La bourse1 vit.
La bourse est en repli, cède, recule, baisse, chute, passe dans le rouge.
La bourse perd.
La bourse est bien orientée, repasse dans le vert, progresse, prospère.
La bourse gagne.
La bourse reste sur sa lancée, fait du surplace, marque le pas, piétine, trébuche, perd l’équilibre, recule, dérape, pique du nez, ralentit, grimpe, tombe, retombe, chute, rechute, revient à l’équilibre, franchit un cap, remonte la pente, se contracte, glisse, atteint son plancher, se redresse, bondit, rebondit, se replie, creuse l’écart.
La bourse avance, la bourse recule.
La bourse est secouée, malmenée, traverse une zone de turbulence, fait du yo-yo, des montagnes russes.
La bourse fluctue.
La bourse recule pour mieux sauter, franchit l’obstacle, s’essouffle, dévisse, part en vrille, plane, réduit la voilure, abandonne du terrain, passe à la vitesse supérieure, s’envole, plonge, replonge.
La bourse fait du sport.
La bourse est frileuse, attentiste, prudente, retranchée, incertaine, indécise, mitigée, partagée, en suspens.
La bourse hésite.
La bourse est affectée, anxieuse, préoccupée, fragile, inquiète, instable, nerveuse, perturbée, apeurée, à la peine, angoissée, pessimiste, optimiste, soulagée, turbulente, rassurée, satisfaite, heureuse, déçue, touchée, tétanisée, modeste, reste de marbre, broie du noir, n’a plus confiance.
La bourse a des sautes d’humeur, des états d’âme, des sentiments.

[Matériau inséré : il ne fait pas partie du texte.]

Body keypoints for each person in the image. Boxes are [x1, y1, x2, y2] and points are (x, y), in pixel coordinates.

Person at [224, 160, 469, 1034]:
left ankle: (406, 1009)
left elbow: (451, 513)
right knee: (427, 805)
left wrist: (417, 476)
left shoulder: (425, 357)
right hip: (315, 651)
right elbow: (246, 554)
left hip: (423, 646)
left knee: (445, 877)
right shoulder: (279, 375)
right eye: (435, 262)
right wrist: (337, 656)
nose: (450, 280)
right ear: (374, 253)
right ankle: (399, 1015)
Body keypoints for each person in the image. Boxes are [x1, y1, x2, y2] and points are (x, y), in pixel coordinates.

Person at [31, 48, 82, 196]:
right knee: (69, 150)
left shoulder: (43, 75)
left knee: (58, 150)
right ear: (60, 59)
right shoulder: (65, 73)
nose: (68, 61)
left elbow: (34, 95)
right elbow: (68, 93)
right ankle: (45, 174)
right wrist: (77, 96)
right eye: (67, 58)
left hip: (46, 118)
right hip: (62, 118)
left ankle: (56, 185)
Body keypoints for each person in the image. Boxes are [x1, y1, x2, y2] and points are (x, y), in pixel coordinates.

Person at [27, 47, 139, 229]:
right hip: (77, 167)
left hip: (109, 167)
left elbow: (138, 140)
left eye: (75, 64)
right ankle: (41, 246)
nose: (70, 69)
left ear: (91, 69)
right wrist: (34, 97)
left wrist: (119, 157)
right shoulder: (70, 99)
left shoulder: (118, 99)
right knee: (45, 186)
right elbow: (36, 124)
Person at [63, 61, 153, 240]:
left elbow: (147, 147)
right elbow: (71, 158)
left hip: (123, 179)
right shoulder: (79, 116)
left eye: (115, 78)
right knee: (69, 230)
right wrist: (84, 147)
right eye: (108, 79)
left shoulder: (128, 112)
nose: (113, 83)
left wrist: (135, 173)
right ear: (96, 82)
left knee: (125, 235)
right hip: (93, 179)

La bourse reçoit une estocade, prend un coup, accuse le coup, encaisse le choc, est volatile, mise à rude épreuve, se trouve dans la tourmente, flanche.
La bourse est dans une mauvaise passe.
La bourse est pénalisée, sanctionnée.
La bourse est victime.
La bourse est faible, fébrile, en petite forme, atone, apathique, anémique, léthargique, déprimée, en crise, paralysée, asphyxiée, mise sous oxygène, contaminée, sonnée, s’agite, s’essouffle, souffre, se dégrade.
La bourse est malade.
La bourse est en manque, sans direction, à la dérive, marche sur la tête, s’affole, panique.
La bourse est folle.
La bourse cherche son salut, retrouve la foi, espère.
La bourse croit.
La bourse est ingérable, incontrôlable, incorrigible.
La bourse est surveillée.
La bourse se stabilise, limite les dégâts, inverse la tendance, sort la tête de l’eau, évite le pire, retrouve sa vitalité, reprend du poil de la bête, a une bonne tenue, affiche ses couleurs, est en forme, s’en remet.
La bourse va mieux.
La bourse résiste, enregistre sa meilleure performance, débute l’année en fanfare, repart en trombe, redémarre sur les chapeaux de roue, a le sourire, est euphorique.
La bourse va beaucoup mieux.
La bourse tire son épingle du jeu, prend de la hauteur, refuse de perdre le contrôle, garde le pouvoir. 2
La bourse a sa dignité.
La bourse se garde de tout pronostic, fait fi des indicateurs, parie, anticipe, examine les options, fait la part des choses, sait bénéficier des effets d’aubaine, confirme ses objectifs, prend position, a des stratégies.
La bourse pense.
La bourse s’interrompt, suspend ses opérations, écourte la séance, ferme, ouvre, exprime ses exigences, impose ses demandes, attend, doit être attendue. 3
La bourse décide.
La bourse est corrigée, régulée, rassurée, relancée, soutenue, sauvée, soulagée, stabilisée, moralisée, purgée, renflouée.
La bourse est recapitalisée.
Non.
La bourse présente un bilan désastreux, est pourrie, putréfiée, en pleine débandade, en déconfiture, en faillite, gangrenée, massacrée ; elle capitule, s’écroule, s’effondre, agonise, se suicide, s’est volatilisée.
La bourse s’autodétruit.
La bourse, c’est,
la vie faite jeu
l’irresponsabilité faite système
l’incarnation de la loi - universelle - du profit
la pauvreté en perpétuel processus de fabrication
la planète en perpétuel processus de destruction
l’impensé, l’impossible de toute morale
l’aberration décidant du quotidien des six milliards de personnes vivant sur terre. 4
La bourse, c’est l’incarnation, la légitimation, l’exacerbation de tous les rapports de domination5, l’absurdité en sus.
La bourse doit disparaître. 6
La bourse, dont la seule existence suffit à délégitimer le libéralisme, c’est la mort.